Filming took place at Glasgow’s historic Kelvin Hall on a purpose-built, three-storey prison wing created by production designer Dave Arrowsmith, after an extensive search for a working or abandoned prison they could use turned out fruitless. The set proved to be a key component of the series, with Williams setting 95% of the series inside the prison.
“It’s eerily good,” he says of the set. “I would leave Glasgow sometimes on the Friday and go and be on an actual prison wing on a Saturday and just feel like I hadn’t left. We also had serving prison officers on set most the time and they were absolutely blown away by it. There were working cells and lockable doors, and it meant the directors had a lot more freedom. We could float walls and we could get angles that you couldn’t in an actual working prison.”
While Williams hopes Screw reflects the world and the work of prison officers, he is clear that “first and foremost, it’s a piece of entertainment. I don’t want this to feel like homework for anybody. That’s not the point.”

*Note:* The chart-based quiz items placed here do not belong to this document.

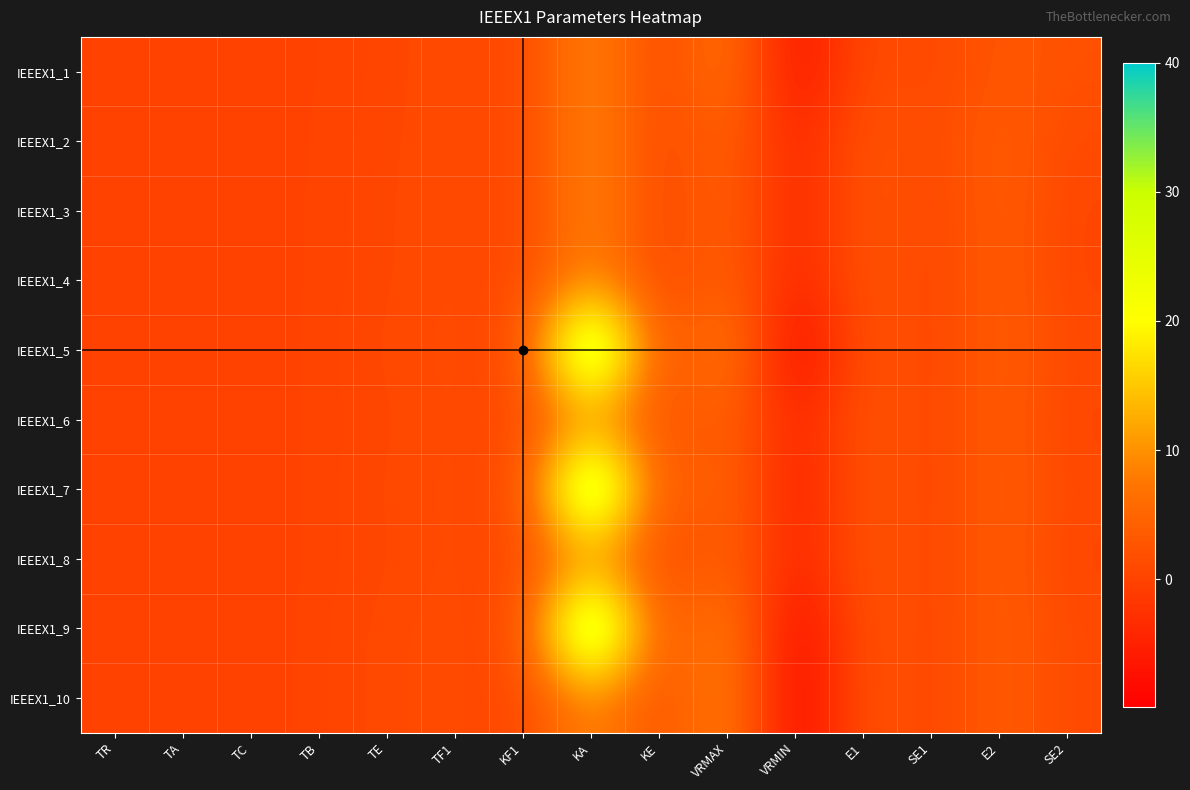

Count the number of data series in this chart.

10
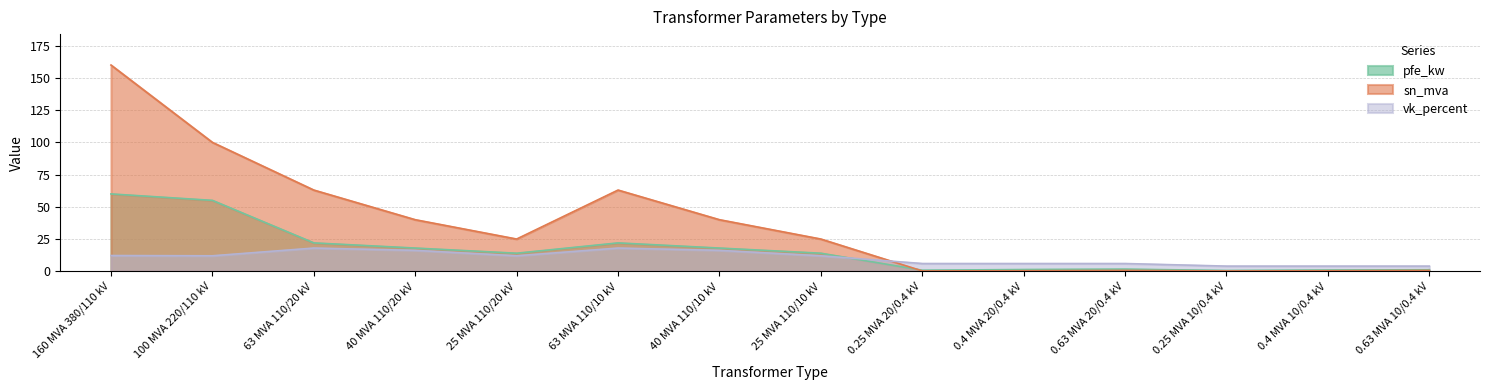

What is the minimum value for vk_percent?

4.0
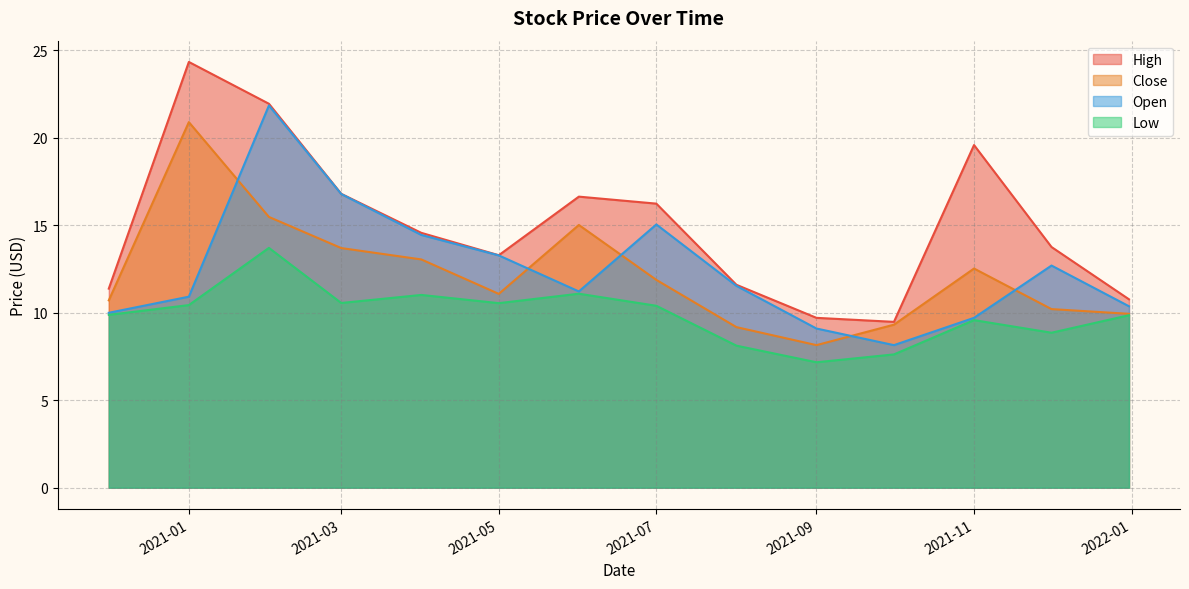

What is the spread (max minus min) of values at 2020-12-01?

1.5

But he does hope the show provides a grounded platform to tackle assumptions about both prisoners and prison officers. “Actually, they share that world every day,” he says. “Yes, the officers go home at the end of it, and that’s a massive difference, obviously. But both groups of people will benefit from people understanding a bit more about what it’s like inside and what’s going on and what’s not going on in prisons. I hope both groups will feel like it’s a worthwhile piece of drama.”
So does Williams expect prisoners to tune in? “I don’t know,” he laughs. “The things I know are popular are Match of the Day and The X Factor. Newsnight is actually is very popular, and all the police shows and movies, so maybe.”